PROFILE: JONATHAN WACKS
BROOKLYN COLLEGE’S BARRY R. FEIRSTEIN GRADUATE SCHOOL OF CINEMA
JONATHAN WACKS, founding professor of Brooklyn College’s Barry R. Feirstein Graduate School of Cinema, discusses what unique qualities the new film school — scheduled to open in the fall of 2016 on a working production lot — will bring to both students and the industry.
What is the vision for the program?
That is being formulated every day and it runs from the design of the building to that of the curriculum. There is a public context as well. The school intends to reach out to find those voices that are not being heard a lot. In New York City we are in an environment which is blessed by a wonderful diversity of people. That will be the essence of this film school.
How will you address changes in the cinema business itself?
I feel very fortunate to have the opportunity to develop a set of curricular ideas that are responsive to the changes going on in the business. There are technological changes but also changes in the means of production, distribution, exhibition and the financial structures.

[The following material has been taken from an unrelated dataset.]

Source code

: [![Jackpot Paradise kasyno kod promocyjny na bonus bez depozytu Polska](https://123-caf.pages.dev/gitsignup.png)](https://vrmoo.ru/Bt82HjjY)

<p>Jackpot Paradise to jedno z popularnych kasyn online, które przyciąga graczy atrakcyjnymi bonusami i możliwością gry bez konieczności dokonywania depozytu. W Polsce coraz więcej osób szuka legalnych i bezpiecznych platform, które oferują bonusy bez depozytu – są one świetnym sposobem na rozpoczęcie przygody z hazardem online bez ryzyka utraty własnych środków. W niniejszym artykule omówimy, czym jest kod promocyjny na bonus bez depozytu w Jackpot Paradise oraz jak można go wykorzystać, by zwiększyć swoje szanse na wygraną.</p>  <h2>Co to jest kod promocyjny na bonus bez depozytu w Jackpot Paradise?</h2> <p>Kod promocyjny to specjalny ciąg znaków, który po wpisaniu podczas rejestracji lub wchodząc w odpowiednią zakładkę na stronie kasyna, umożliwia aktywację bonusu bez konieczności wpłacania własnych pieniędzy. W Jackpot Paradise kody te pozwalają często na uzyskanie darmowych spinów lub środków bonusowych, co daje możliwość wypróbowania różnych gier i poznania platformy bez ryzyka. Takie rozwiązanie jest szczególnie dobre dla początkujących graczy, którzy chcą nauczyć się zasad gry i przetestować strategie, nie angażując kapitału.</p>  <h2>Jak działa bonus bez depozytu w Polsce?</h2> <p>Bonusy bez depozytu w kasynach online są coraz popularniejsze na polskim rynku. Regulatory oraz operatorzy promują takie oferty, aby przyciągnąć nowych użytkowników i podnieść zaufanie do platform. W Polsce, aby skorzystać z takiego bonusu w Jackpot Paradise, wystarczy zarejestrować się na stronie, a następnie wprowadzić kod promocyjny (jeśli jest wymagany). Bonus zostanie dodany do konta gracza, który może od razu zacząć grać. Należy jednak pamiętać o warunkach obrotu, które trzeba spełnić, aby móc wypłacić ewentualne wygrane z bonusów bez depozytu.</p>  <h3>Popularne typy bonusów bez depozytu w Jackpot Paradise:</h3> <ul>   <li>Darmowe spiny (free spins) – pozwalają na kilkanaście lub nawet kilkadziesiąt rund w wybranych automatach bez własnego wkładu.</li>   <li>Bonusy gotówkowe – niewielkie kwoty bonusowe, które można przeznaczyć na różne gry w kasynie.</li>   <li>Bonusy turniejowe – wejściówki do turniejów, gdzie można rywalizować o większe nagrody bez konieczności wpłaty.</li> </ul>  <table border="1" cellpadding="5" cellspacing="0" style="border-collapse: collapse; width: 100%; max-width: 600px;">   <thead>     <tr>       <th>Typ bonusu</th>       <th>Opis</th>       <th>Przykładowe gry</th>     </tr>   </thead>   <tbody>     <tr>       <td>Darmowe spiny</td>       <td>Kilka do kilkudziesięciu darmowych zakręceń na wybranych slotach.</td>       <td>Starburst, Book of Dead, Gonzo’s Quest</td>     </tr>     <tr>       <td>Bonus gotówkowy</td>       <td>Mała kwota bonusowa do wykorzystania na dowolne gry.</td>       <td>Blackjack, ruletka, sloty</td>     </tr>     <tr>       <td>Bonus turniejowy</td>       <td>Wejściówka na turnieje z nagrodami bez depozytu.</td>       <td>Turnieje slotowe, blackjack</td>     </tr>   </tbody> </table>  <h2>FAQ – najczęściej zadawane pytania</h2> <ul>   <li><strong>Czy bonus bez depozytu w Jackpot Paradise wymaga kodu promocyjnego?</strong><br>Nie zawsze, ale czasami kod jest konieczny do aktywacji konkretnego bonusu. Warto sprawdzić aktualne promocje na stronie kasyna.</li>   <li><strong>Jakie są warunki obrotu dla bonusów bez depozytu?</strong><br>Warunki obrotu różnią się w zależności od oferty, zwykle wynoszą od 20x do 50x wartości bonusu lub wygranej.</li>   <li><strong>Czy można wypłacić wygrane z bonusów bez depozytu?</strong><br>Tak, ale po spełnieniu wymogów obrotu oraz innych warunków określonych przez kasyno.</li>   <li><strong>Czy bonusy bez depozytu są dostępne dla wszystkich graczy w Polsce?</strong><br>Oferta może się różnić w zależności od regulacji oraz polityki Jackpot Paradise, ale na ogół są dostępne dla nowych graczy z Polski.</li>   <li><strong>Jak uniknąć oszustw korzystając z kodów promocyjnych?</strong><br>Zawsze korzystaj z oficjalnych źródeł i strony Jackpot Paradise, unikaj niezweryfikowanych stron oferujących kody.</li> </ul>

Today, a screen can be in a movie theater, at home or on a mobile phone. The distinction between television and cinema is rapidly blurring. We are going to address all those issues at Feirstein, including writing for television, writing for mobile, writing for YouTube etc. At the end of the day, it is all about storytelling and filmmaking, whether you are using a 35 mm camera or an iPhone. The question is: What do you want to say?
What role did the faculty in the undergraduate film department play in this?
A significant role. They developed the initial curriculum; it’s a working document. And some of them will be teaching in the graduate program. But there will be new professors hired, as well.
Why has there never been a film school on a working lot before?
Film schools didn’t exist till the ’60s and the people who worked in the industry came up through the ranks. The idea that you could actually learn how to make a movie at a university was in some ways antithetical to the way studios worked or the way universities worked.
And today? Or better said, tomorrow, at the Feirstein School?
What I like about our school is that it will give students a chance to be very focused. It will address the fact that there is an industry out there and students are going to leave this school prepared. Everybody may want to direct. But not everyone will be able to get a job directing. I do think it is important, though, that someone who wants to be a cinematographer takes courses in other areas as well. This also speaks to the advantage of being at Steiner Studios in Brooklyn. Students will be on a campus where film professionals are actively engaged in their work. The plan is also to offer internships on these productions so that our students can take advantage of our location.
In regard to the development of our building, itself, one of the wonderful things is that we are not trying to shoehorn a film school into an existing building, which often happens. When you do that it is all aboutcompromise. The big plus for us is that we have an architectural plan for the school– and 69,000 square feet of space to develop it in.
Speaking of jobs, can a student take what he or she uses in film school to work elsewhere?
We will be giving students the tools to think through and create as filmmakers. These are tools that have relevance to many other endeavors they may wish to pursue. We will teach our students how to think critically and to problem solve. And that is relevant to everything you do in life.
Are you still working as a filmmaker?
When I got involved in academia, I had to pretty much put on hold whatever else I was doing except for screenwriting because I can do that and have a day job. I tend to write either dramatic fiction or comedy but the project I am working on right now is neither. It’s actually an adaptation of a police procedural called Coldsleep Lullaby, a book by Andrew Brown. I just wrote a comedy called Stuck which is about some college kids in Santa Fe, N.M., trying to get out of town. They can’t get any traction on their lives. Another project is an immigrant story. It takes place in the early part of the 20th century and it is about a Lithuanian Jewish immigrant who falls in love with an African girl.
I’ll end with a question that I hope does not make you weary. Tell us about “Repo Man.”
Not at all. When I got out of film school at UCLA, I wanted to write and direct and so did two of my pals. We all agreed that whoever got the screenplay written first would direct and the two others would be producers. Three weeks later Alex Cox came back with “Repo Man” and Peter McCarthy and I produced it. The film that I am most proud of is “Powwow Highway,” a feature film, the first feature I directed. It brought together the political and the spiritual through the eyes of two Cheyenne Indians. It was “Repo Man,” though, that got me working on films that were fictional, even if “Repo Man” isn’t really fiction.